Most people take out a mortgage loan to help them buy a home, which results in making mortgage payments, possibly for decades. It’s important to assess your options and shop around before committing to a mortgage lender and a loan program that’s right for you.
To avoid getting stuck with a lender that doesn’t work for you, take the time to shop around. Considering your options and different lenders will help you evaluate everything that’s out there.
1. Compare Rates
When looking for a mortgage lender, look at the interest rates. Are they competitive? It may be appealing to go with the lender that quotes the lowest rate, but no lender can guarantee a rate. Sometimes lenders will offer a lower rate in exchange for higher origination fees, such means higher closing costs that you have to pay upfront.

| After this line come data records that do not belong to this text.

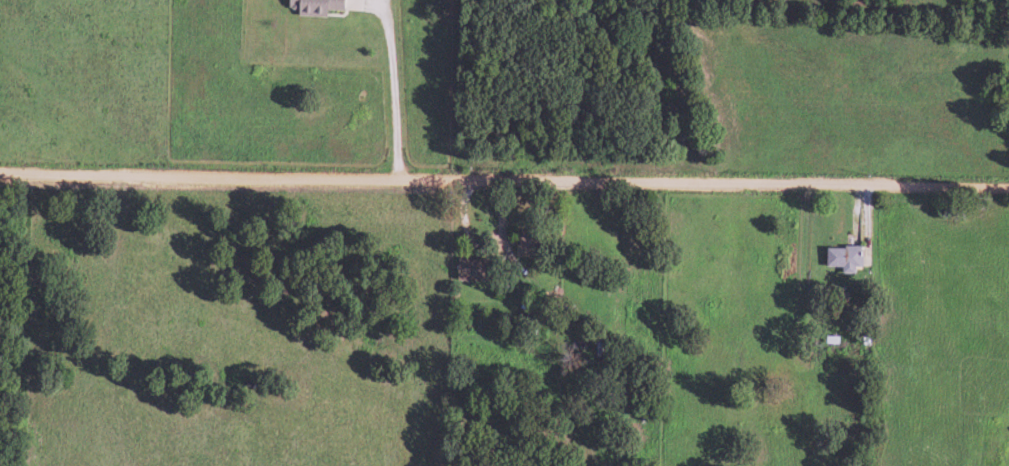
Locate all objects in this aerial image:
building: (311, 7)
road: (390, 83)
road: (504, 179)
building: (841, 259)
building: (467, 270)

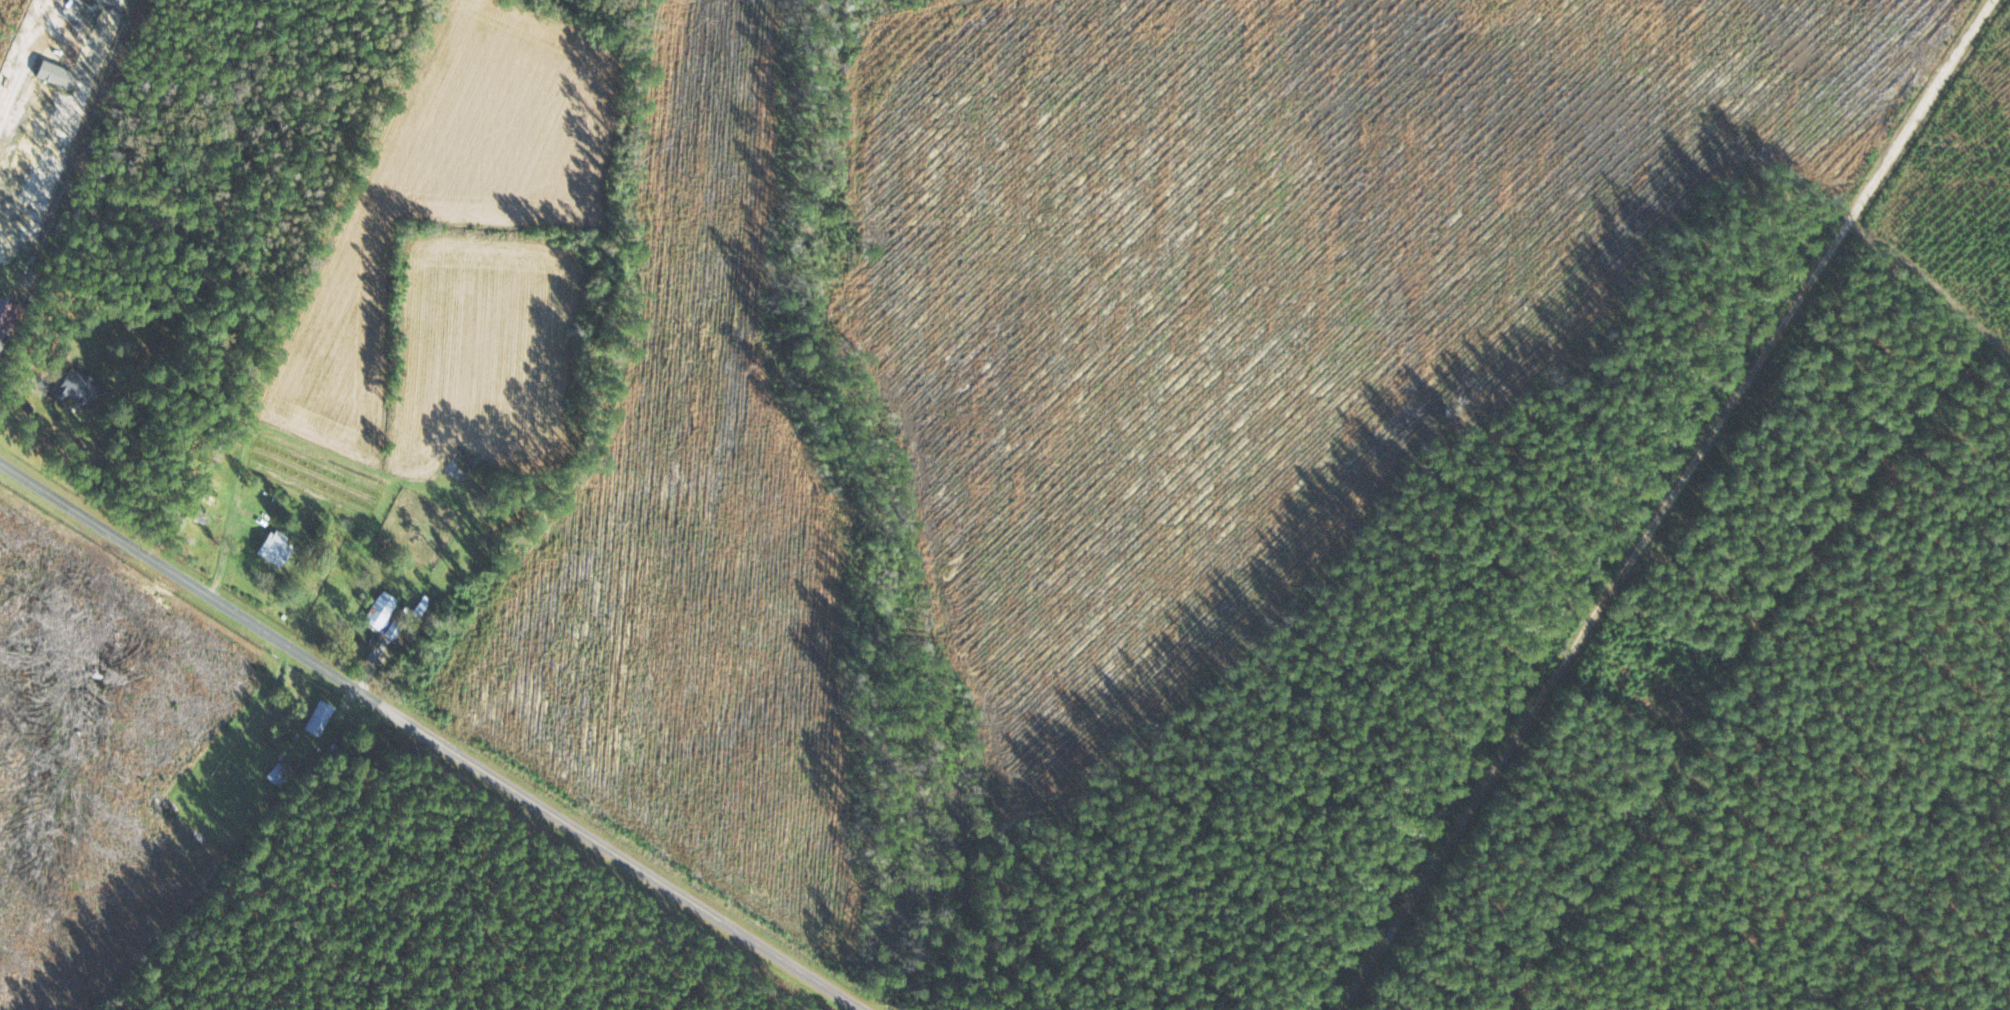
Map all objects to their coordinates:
building: (0, 320)
building: (73, 390)
building: (463, 468)
road: (1622, 501)
building: (342, 515)
building: (273, 549)
building: (377, 611)
building: (391, 631)
building: (317, 719)
road: (429, 736)
building: (277, 774)

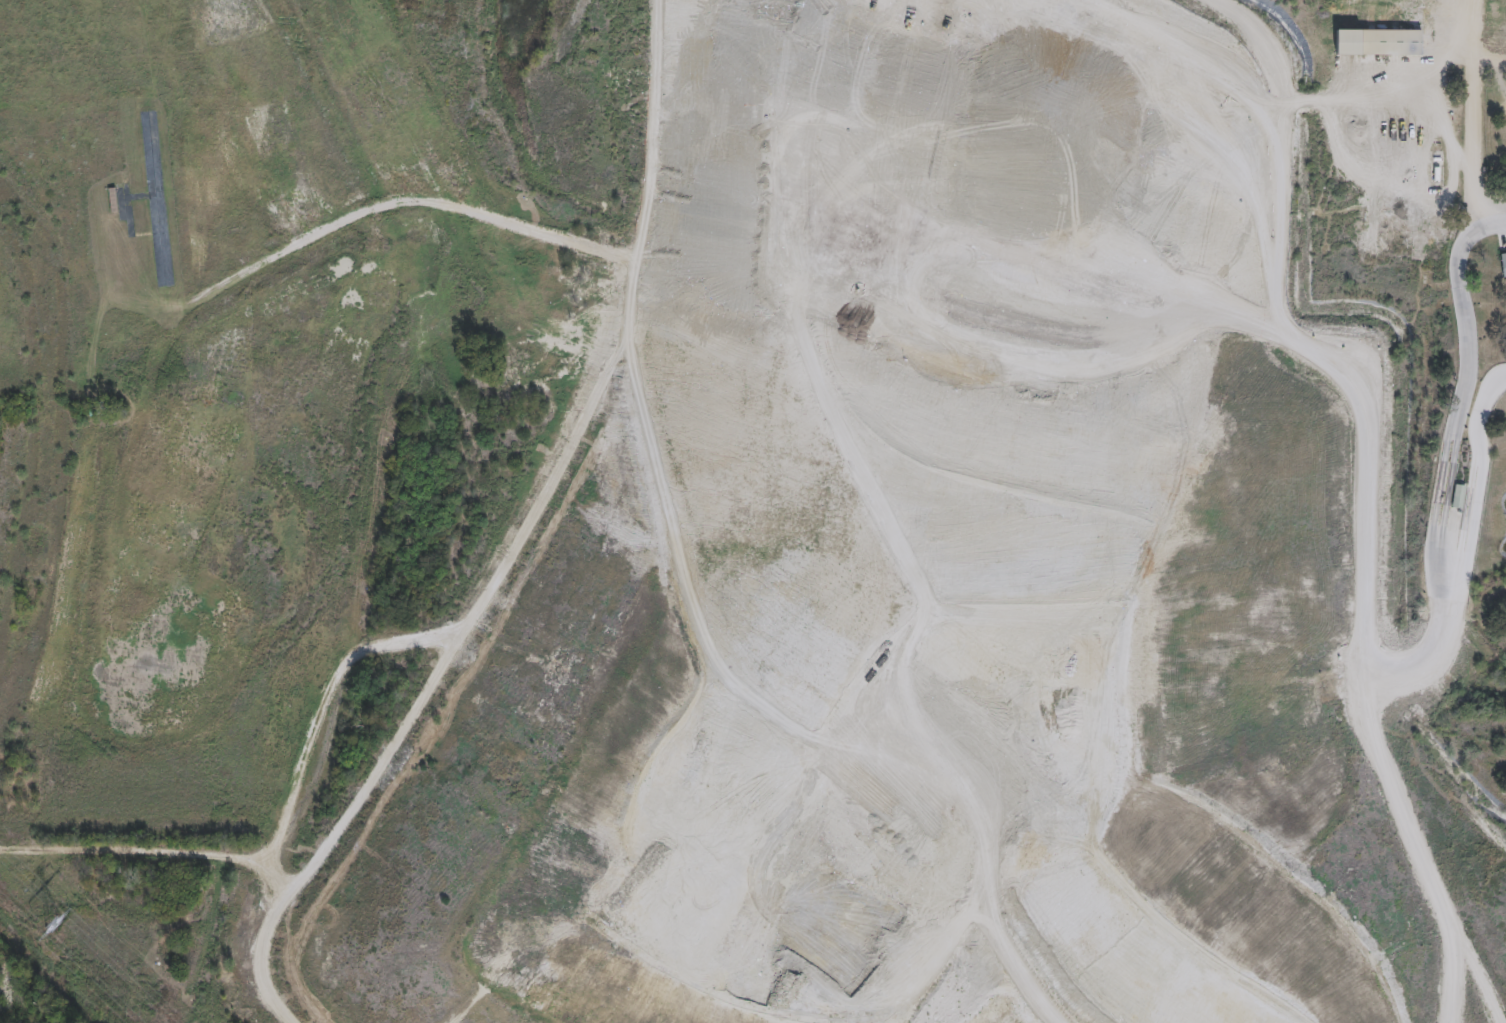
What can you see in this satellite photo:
building: (1376, 43)
road: (1479, 114)
building: (1502, 263)
road: (1468, 392)
road: (1489, 459)
building: (1456, 495)
power tower: (49, 925)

Keep in mind the rates and programs you are eligible for will likely depend on your financial situation and the lender you choose.
A good place to start is by researching and understanding the common loan types offered. Interest rates for fixed-rate loans do not change over the life of the loan. Interest rates for adjustable-rate mortgages can change over the life of the loan and can be influenced by the Federal Reserve.

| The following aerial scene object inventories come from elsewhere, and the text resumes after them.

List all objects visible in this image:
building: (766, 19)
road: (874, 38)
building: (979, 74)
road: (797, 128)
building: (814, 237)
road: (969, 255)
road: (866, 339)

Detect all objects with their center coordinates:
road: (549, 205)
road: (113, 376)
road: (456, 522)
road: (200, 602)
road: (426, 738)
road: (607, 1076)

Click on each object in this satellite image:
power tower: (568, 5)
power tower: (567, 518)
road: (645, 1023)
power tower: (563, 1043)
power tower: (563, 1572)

When you talk to a lender, ask about the interest rate and also their annual percentage rate. The Annual percentage rate takes into account different fees and credit charges, and it gives you an easier way to compare loan offers.
2. Find Out What Fees You Are Responsible For
You could unexpectedly be left on the hook for costs in addition to your down payment.
Paying a mortgage brokers’ commission fee. This fee is either paid by you or your lender or a combination of both.
Origination fees cover the cost of processing your loan application.
Appraisal fees cover the cost of having a professional come in and determine the value of the home you want to buy. You have to have a property valuation of some type to secure a home loan.
These additional fees will impact the overall cost of buying a home and depending on your loan terms, you might have to pay these fees upfront. Do your research and read the fine print before signing with a lender.
The quickest way to get a look at all the fees you’ll be expected to cover is to request a quote from the lender. The quote will show you all the costs and fees associated with the loan you are considering. Make sure to ask questions about what each fee covers.
3. Determine If A Lender Is Meeting Your Financial Needs
Some lenders require a 20% down payment for you to qualify for a mortgage. If you can’t make this down payment, some lenders may require you to have private mortgage insurance, which covers them just in case you default on your mortgage payments. Or you can look for lenders who offer more flexible down payment requirements.
Remember to figure out how long you’ll pay off your loans and decide what time frame works best for you. A shorter-term will most likely come with higher monthly payments in exchange for lower interest rates that result in lower interest charges over time. Once you’ve found a loan with rates that work for you, you can get a rate lock from your lender that will last about 30 to 45 days.
Once you decide which offer is best for you, you are one step closer to homeownership!